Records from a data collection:

▬▬▬

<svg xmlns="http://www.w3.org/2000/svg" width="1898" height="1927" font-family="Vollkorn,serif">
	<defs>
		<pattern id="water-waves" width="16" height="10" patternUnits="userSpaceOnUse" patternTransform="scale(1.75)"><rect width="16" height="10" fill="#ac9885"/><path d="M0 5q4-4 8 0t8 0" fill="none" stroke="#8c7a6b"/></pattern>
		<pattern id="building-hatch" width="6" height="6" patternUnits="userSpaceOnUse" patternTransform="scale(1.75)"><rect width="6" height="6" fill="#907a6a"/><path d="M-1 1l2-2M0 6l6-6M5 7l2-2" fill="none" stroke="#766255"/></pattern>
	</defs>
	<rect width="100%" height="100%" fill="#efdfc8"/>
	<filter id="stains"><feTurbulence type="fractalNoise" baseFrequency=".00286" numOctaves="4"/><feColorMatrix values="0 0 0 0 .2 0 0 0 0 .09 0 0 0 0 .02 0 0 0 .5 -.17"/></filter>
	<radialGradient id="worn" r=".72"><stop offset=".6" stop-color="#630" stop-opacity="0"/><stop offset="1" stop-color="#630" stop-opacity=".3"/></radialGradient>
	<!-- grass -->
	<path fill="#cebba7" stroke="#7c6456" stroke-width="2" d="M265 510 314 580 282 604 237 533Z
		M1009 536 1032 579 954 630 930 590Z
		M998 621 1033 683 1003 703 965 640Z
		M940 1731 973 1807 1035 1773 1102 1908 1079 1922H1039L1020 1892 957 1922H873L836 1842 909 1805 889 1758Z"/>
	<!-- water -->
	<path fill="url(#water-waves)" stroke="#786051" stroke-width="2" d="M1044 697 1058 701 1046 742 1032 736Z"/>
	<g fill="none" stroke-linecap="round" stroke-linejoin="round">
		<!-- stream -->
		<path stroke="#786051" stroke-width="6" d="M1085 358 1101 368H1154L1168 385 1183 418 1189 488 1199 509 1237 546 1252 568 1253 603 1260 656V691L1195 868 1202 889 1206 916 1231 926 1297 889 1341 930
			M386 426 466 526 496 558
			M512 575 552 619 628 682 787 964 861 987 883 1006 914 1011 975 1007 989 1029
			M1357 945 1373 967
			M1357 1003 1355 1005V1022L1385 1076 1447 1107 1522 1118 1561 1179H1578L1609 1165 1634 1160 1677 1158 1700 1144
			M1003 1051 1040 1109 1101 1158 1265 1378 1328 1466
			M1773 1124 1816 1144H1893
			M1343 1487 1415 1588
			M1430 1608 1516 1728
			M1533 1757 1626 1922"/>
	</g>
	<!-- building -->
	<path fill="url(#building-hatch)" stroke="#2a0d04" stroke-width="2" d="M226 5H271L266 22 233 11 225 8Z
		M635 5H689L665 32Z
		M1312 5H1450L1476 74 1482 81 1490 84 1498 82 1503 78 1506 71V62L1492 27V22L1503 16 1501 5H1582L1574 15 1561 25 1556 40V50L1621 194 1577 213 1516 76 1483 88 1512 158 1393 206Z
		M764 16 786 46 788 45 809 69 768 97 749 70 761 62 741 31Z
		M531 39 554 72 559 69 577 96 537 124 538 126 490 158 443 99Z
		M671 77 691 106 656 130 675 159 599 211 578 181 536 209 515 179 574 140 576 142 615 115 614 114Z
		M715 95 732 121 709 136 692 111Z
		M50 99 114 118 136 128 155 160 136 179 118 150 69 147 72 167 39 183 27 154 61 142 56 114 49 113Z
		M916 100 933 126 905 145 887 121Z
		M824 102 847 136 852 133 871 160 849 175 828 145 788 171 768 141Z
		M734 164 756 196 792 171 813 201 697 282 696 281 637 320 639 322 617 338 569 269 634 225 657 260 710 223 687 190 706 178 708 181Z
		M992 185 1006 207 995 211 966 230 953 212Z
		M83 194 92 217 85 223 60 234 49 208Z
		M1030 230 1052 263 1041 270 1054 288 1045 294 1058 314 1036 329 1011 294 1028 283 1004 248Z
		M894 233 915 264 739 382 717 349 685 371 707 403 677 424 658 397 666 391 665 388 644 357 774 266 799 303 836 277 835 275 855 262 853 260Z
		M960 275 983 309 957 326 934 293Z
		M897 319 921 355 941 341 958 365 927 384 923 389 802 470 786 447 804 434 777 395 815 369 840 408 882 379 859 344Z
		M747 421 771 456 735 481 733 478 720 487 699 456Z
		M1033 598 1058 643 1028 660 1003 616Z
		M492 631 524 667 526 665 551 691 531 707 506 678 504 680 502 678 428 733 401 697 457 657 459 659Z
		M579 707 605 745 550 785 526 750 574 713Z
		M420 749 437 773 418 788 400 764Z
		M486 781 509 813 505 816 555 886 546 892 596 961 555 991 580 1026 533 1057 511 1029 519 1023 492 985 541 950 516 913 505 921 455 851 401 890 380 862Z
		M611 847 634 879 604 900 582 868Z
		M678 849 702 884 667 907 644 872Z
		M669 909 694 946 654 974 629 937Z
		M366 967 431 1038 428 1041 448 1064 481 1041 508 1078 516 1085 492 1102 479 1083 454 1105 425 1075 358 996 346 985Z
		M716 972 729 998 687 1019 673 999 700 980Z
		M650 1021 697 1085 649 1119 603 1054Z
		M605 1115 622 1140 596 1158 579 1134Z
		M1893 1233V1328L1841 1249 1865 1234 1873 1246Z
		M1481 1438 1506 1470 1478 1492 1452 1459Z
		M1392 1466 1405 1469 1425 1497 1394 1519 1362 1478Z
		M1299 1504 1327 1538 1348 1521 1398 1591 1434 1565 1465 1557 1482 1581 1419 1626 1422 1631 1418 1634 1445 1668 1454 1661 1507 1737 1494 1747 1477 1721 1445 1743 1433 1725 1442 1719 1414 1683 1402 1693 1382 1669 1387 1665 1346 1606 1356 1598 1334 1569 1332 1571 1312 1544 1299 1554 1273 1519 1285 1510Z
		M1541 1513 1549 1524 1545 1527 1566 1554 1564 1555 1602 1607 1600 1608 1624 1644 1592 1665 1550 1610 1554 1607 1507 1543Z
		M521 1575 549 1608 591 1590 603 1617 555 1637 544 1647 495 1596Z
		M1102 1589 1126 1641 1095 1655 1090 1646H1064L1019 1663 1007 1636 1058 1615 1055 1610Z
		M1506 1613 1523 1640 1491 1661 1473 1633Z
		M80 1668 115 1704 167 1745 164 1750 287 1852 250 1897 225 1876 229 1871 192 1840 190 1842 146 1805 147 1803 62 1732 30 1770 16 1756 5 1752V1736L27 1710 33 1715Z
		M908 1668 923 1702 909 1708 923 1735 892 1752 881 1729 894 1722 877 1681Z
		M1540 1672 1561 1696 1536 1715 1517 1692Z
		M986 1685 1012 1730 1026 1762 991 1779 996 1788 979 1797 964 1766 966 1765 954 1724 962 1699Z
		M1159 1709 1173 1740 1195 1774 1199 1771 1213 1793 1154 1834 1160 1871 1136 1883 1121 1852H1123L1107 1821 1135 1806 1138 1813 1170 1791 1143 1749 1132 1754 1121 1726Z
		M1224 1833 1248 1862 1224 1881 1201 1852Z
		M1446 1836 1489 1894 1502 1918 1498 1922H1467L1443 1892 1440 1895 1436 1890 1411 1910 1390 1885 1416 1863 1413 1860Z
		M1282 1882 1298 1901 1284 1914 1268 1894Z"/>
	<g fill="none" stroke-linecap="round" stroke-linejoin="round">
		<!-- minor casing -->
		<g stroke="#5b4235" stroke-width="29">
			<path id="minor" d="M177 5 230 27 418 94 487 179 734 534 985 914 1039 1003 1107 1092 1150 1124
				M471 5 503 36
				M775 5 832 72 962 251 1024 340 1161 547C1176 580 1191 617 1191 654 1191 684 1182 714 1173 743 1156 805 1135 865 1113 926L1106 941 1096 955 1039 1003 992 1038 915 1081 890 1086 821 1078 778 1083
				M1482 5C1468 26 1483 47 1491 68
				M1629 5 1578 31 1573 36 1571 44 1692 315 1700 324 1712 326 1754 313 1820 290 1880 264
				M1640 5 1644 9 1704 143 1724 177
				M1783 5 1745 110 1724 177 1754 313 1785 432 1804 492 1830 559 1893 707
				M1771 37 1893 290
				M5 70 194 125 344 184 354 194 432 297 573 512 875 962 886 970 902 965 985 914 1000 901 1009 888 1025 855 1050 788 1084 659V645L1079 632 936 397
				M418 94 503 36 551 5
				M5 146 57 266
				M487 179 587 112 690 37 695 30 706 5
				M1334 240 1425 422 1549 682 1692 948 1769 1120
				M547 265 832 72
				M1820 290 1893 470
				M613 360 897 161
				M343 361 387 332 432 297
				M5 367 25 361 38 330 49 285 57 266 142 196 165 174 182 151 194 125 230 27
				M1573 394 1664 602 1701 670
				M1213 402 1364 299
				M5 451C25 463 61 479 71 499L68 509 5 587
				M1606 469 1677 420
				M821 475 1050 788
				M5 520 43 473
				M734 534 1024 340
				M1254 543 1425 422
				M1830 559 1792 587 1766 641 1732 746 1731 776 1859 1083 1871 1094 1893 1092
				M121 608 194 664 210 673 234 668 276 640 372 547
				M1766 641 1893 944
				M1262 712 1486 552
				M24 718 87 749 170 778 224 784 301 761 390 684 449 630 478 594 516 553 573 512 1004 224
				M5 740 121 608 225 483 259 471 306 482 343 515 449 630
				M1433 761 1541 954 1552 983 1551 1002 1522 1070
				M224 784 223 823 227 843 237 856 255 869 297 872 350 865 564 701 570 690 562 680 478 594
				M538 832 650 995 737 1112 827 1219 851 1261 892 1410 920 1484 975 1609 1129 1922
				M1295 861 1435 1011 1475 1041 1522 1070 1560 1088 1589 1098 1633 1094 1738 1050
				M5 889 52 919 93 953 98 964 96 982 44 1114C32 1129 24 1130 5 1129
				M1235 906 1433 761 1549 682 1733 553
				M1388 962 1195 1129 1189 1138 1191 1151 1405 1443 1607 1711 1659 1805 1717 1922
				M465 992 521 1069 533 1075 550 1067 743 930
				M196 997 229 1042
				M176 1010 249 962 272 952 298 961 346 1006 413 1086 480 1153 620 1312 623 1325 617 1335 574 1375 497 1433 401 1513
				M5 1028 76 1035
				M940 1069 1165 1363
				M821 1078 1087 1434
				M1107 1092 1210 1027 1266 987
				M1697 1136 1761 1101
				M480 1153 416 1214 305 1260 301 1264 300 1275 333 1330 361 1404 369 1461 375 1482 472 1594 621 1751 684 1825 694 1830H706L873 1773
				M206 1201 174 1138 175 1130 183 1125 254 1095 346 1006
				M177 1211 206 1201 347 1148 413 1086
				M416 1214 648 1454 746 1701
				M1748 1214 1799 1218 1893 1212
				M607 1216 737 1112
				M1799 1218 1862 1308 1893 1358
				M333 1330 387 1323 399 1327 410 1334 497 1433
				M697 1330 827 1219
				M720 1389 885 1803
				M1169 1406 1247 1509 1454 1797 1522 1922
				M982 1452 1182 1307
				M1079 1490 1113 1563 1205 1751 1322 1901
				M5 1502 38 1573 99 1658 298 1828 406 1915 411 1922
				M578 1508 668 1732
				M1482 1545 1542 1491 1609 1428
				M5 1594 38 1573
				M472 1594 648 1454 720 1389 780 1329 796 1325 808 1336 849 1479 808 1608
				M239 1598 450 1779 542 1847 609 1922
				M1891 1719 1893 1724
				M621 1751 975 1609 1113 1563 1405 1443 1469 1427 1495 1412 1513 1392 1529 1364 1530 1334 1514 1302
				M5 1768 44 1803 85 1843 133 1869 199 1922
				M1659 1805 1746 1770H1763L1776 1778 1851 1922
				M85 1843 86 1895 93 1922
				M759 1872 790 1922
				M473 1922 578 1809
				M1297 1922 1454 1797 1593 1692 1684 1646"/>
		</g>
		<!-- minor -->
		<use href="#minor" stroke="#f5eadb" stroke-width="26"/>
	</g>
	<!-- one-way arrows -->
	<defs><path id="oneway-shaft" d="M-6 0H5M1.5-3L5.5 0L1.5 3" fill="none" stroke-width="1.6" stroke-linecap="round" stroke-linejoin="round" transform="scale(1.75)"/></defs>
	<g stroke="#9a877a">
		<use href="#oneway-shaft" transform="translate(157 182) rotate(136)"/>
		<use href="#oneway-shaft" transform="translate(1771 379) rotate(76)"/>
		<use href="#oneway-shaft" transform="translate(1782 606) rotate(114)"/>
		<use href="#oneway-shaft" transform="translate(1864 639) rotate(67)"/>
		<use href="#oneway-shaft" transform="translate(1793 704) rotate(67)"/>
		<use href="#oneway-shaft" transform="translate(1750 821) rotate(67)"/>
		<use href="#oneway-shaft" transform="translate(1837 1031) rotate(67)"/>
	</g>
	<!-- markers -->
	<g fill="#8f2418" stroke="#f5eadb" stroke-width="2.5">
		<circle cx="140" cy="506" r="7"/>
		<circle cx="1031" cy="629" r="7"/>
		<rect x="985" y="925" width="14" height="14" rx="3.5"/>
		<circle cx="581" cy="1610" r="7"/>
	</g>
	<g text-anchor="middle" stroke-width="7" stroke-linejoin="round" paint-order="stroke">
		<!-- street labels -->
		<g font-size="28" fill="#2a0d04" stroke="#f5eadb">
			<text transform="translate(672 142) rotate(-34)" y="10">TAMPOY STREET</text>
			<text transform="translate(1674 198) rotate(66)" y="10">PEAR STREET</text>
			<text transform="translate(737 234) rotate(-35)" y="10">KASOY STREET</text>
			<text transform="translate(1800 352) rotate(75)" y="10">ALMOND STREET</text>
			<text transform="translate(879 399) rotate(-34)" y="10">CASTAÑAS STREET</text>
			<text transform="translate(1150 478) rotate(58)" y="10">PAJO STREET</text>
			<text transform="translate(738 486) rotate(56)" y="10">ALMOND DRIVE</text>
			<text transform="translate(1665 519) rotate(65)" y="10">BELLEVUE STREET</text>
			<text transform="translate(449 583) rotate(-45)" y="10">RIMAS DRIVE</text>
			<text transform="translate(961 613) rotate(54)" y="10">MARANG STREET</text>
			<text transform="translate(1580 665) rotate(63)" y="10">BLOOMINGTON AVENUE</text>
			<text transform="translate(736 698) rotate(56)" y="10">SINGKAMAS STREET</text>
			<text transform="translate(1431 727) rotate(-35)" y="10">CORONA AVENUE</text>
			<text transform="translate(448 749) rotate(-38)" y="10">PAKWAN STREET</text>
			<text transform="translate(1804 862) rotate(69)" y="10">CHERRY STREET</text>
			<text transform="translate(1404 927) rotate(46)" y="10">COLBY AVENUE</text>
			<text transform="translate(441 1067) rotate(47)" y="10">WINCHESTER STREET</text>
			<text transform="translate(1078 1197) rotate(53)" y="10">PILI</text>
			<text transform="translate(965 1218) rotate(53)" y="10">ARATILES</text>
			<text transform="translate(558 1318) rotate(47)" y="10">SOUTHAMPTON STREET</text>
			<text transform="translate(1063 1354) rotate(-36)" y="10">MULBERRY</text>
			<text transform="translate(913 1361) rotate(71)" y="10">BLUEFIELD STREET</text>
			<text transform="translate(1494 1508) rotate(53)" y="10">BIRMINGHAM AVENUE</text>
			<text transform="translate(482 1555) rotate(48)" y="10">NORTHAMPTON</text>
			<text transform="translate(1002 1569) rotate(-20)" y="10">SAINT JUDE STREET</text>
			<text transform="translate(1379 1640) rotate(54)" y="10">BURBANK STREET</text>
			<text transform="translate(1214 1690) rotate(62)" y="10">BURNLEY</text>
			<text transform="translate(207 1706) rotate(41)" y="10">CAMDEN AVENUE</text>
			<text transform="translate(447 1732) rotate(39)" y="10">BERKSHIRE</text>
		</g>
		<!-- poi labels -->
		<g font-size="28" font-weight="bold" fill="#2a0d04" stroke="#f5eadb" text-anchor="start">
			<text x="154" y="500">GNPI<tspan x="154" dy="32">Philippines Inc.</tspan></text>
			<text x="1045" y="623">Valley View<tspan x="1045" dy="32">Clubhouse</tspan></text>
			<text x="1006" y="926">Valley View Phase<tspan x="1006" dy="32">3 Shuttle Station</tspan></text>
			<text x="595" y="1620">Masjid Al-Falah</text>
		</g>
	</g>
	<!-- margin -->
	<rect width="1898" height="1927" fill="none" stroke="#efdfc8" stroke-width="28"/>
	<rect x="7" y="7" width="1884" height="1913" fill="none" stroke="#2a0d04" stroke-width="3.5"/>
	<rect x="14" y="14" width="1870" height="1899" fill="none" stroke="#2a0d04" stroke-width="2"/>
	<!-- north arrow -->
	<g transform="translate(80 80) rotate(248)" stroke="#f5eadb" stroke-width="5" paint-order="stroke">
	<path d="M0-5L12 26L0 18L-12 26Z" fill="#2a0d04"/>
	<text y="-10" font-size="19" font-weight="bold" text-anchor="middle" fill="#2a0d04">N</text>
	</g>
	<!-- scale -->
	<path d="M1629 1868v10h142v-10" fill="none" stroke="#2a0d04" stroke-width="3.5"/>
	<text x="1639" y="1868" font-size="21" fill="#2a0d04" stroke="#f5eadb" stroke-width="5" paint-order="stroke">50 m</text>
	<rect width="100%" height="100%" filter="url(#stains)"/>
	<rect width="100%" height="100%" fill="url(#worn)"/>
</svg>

▬▬▬

Your assignment: All lines of the records above with the word "middle" in them are to be copied.

Output below:
	<g text-anchor="middle" stroke-width="7" stroke-linejoin="round" paint-order="stroke">
	<text y="-10" font-size="19" font-weight="bold" text-anchor="middle" fill="#2a0d04">N</text>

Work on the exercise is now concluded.